The complications of UGIB are self-evident. Other complications can arise from treatments administered - for example:

• Endoscopy:
  

  • Aspiration pneumonia.

  • Perforation.

  • Complications from coagulation, laser treatments.

• Surgery:
  

  • Ileus.

  • Sepsis.

  • Wound problems.

• Salvage surgery for patients who continue to bleed is associated with a high mortality.

Prognosis

Elderly patients and people with chronic medical conditions withstand acute UGIB less well and have a higher risk of death² . Mortality is about 7% in patients admitted with a UGIB. It is as high as 26% in patients who develop bleeding whilst in hospital having been admitted for another cause³ . A score of less than 3 using the Rockall Score system above is associated with an excellent prognosis, whereas a score of 8 or above is associated with high mortality¹⁴ .

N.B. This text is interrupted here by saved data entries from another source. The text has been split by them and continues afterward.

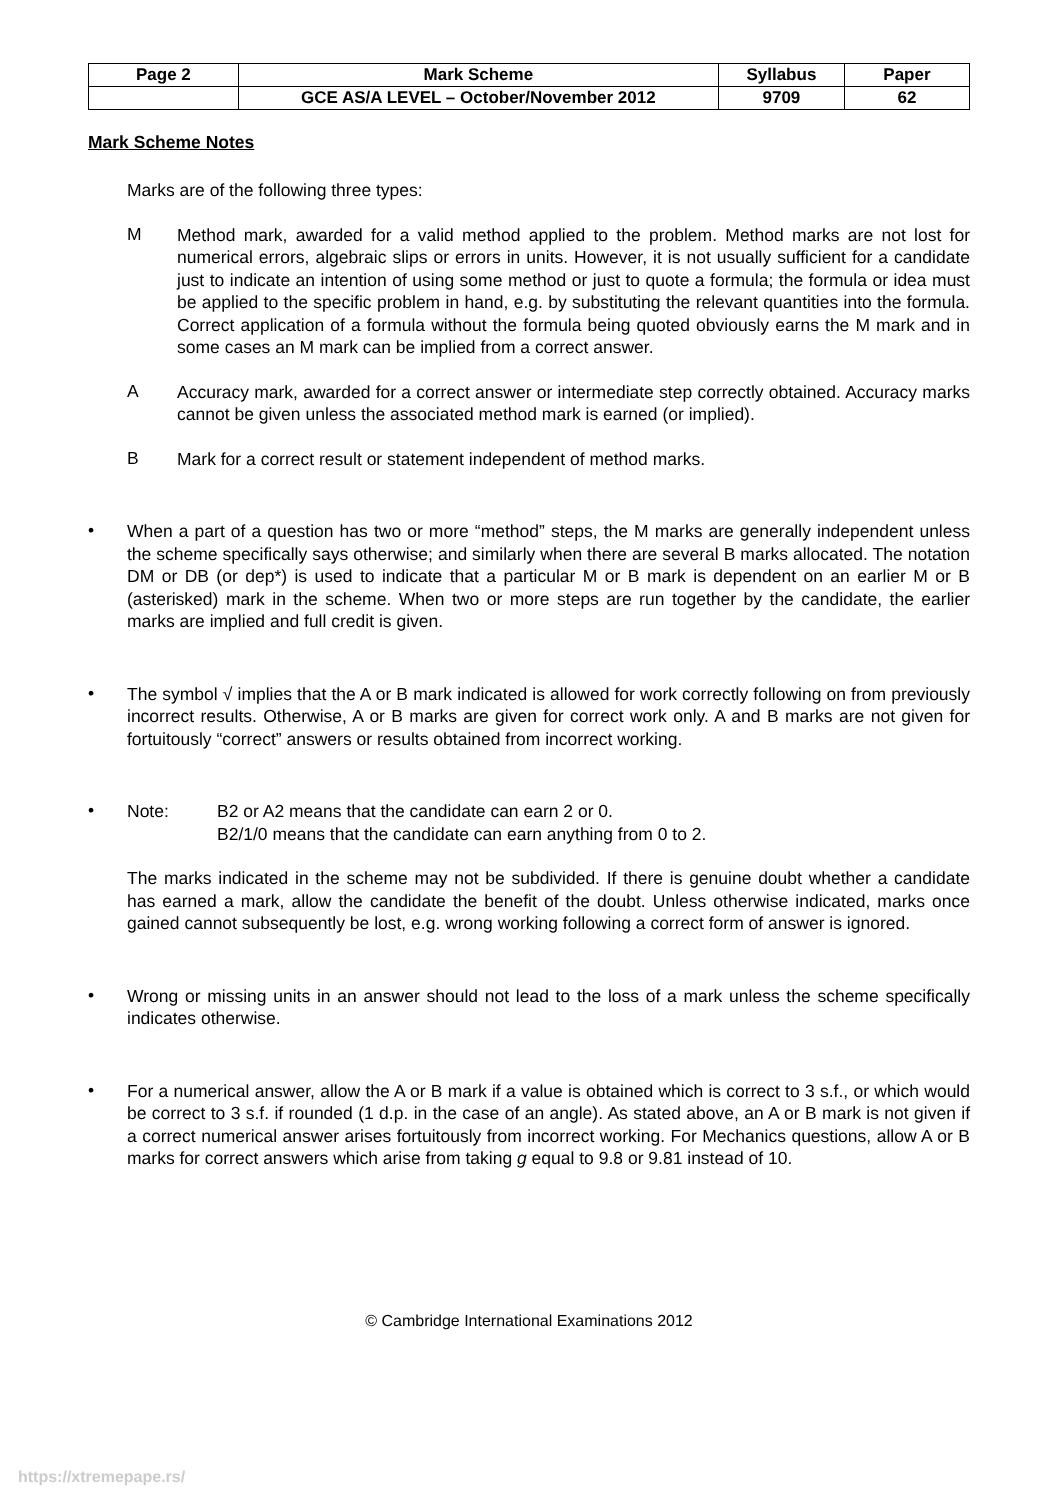| Page 2 | Mark Scheme | Syllabus | Paper |
| | GCE AS/A LEVEL – October/November 2012 | 9709 | 62 |
Mark Scheme Notes
Marks are of the following three types:
M
Method mark, awarded for a valid method applied to the problem. Method marks are not lost for numerical errors, algebraic slips or errors in units. However, it is not usually sufficient for a candidate just to indicate an intention of using some method or just to quote a formula; the formula or idea must be applied to the specific problem in hand, e.g. by substituting the relevant quantities into the formula. Correct application of a formula without the formula being quoted obviously earns the M mark and in some cases an M mark can be implied from a correct answer.
A
Accuracy mark, awarded for a correct answer or intermediate step correctly obtained. Accuracy marks cannot be given unless the associated method mark is earned (or implied).
B
Mark for a correct result or statement independent of method marks.
•
When a part of a question has two or more “method” steps, the M marks are generally independent unless the scheme specifically says otherwise; and similarly when there are several B marks allocated. The notation DM or DB (or dep*) is used to indicate that a particular M or B mark is dependent on an earlier M or B (asterisked) mark in the scheme. When two or more steps are run together by the candidate, the earlier marks are implied and full credit is given.
•
The symbol √ implies that the A or B mark indicated is allowed for work correctly following on from previously incorrect results. Otherwise, A or B marks are given for correct work only. A and B marks are not given for fortuitously “correct” answers or results obtained from incorrect working.
•
Note: B2 or A2 means that the candidate can earn 2 or 0.
B2/1/0 means that the candidate can earn anything from 0 to 2.
The marks indicated in the scheme may not be subdivided. If there is genuine doubt whether a candidate has earned a mark, allow the candidate the benefit of the doubt. Unless otherwise indicated, marks once gained cannot subsequently be lost, e.g. wrong working following a correct form of answer is ignored.
•
Wrong or missing units in an answer should not lead to the loss of a mark unless the scheme specifically indicates otherwise.
•
For a numerical answer, allow the A or B mark if a value is obtained which is correct to 3 s.f., or which would be correct to 3 s.f. if rounded (1 d.p. in the case of an angle). As stated above, an A or B mark is not given if a correct numerical answer arises fortuitously from incorrect working. For Mechanics questions, allow A or B marks for correct answers which arise from taking g equal to 9.8 or 9.81 instead of 10.
© Cambridge International Examinations 2012
https://xtremepape.rs/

Factors which affect the risk of death include:

• Age: deaths under age 40 years are rare. Prognosis is worse with advancing age.

• Comorbidity: complications are more likely with comorbid disease.

• Shock: the presence of signs of shock at presentation confers a worse prognosis.

• Prognosis is also worse with liver disease, being an inpatient, continued bleeding after presentation, haematemesis, haematochezia and elevated blood urea .

• Endoscopic findings: much work has been done on classifying and identifying endoscopic findings which correlate with high risk - for example:
  

  • Mallory-Weiss tears or clean ulcers have a low risk of re-bleeding and death.

  • Active bleeding in a shocked patient carries an 80% risk of re-bleeding or death.

  • Non-bleeding but visible vessel has a 50% risk of re-bleeding.

Mortality is reported to be lower in specialist units, possibly because of adherence to protocols rather than because of technical advances. The prognosis in liver disease relates significantly to the severity of the liver disease rather than to the magnitude of the haemorrhage.

Prevention

• The most important factor to consider is treatment for H. pylori infection. Eradication of H. pylori reduces the risk of both recurrent ulcers and recurrent haemorrhage.

• Primary prophylaxis for acutely ill patients in critical care² :
  

  • Acid-suppression therapy (H₂-receptor antagonists or PPIs) should be offered for primary prevention of UGIB in acutely ill patients admitted to critical care (using the oral form of the drug if possible).

  • The ongoing need for acid-suppression drugs for primary prevention of UGIB in acutely ill patients should be reviewed when they recover or are discharged from critical care.